**Work order**
Pull every line with "Sightmark" from the data below and copy it.

**Page-level text extractions**
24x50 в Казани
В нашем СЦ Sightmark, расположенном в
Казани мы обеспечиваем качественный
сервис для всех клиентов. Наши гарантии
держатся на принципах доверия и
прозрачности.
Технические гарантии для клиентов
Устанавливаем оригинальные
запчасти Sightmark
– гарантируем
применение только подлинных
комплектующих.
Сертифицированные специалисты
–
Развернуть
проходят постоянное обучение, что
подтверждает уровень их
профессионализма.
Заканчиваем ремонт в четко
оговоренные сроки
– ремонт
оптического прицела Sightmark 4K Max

---

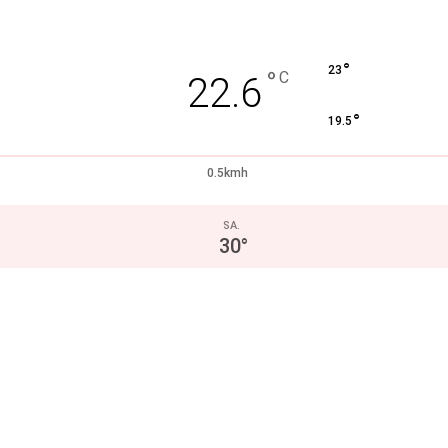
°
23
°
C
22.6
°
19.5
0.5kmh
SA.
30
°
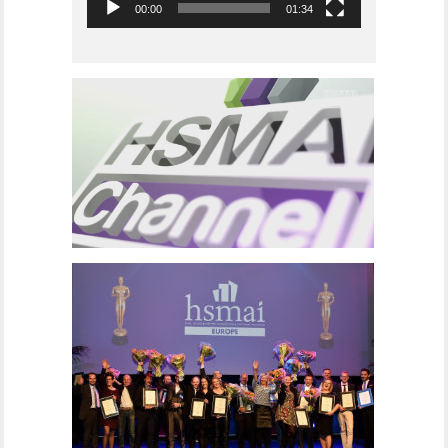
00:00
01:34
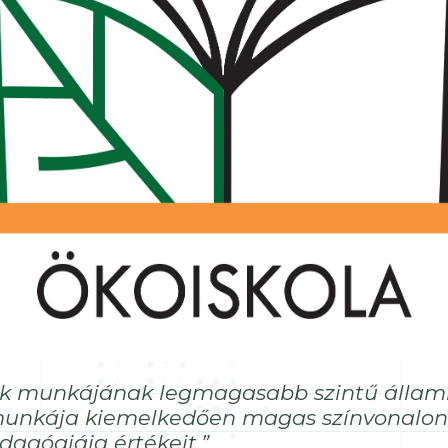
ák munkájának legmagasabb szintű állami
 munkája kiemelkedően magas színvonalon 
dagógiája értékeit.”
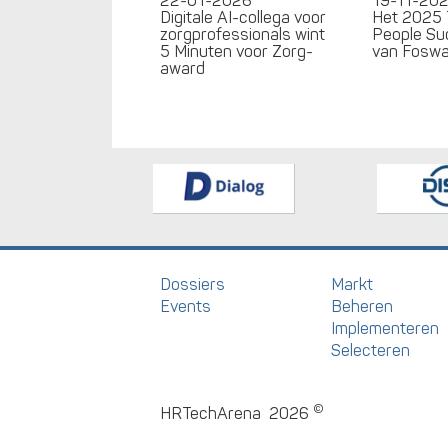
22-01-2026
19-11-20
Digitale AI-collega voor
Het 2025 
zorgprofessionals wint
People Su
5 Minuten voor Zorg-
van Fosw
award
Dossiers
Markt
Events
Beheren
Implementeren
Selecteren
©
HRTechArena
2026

...

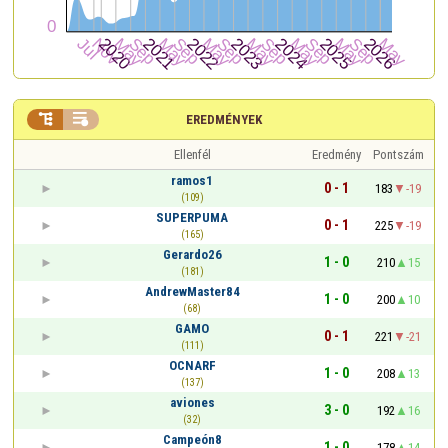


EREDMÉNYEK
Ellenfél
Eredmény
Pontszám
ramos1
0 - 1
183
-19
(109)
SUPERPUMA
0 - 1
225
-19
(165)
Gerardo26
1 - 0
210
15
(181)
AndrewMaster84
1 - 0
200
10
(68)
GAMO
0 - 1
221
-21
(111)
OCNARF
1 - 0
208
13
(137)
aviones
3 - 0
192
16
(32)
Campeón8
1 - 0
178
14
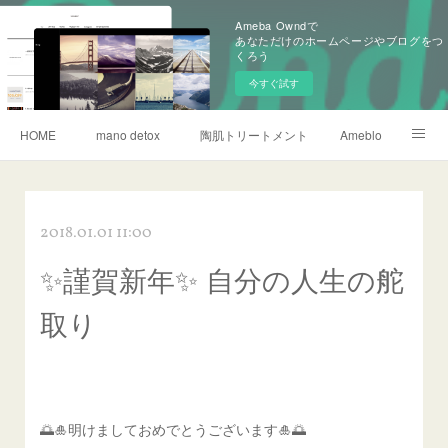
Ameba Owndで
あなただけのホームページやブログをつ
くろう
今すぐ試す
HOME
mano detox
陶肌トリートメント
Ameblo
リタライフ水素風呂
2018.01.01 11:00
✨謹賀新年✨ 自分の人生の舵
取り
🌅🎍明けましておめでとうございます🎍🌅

**Answer box**
В нашем СЦ Sightmark, расположенном в
запчасти Sightmark
оптического прицела Sightmark 4K Max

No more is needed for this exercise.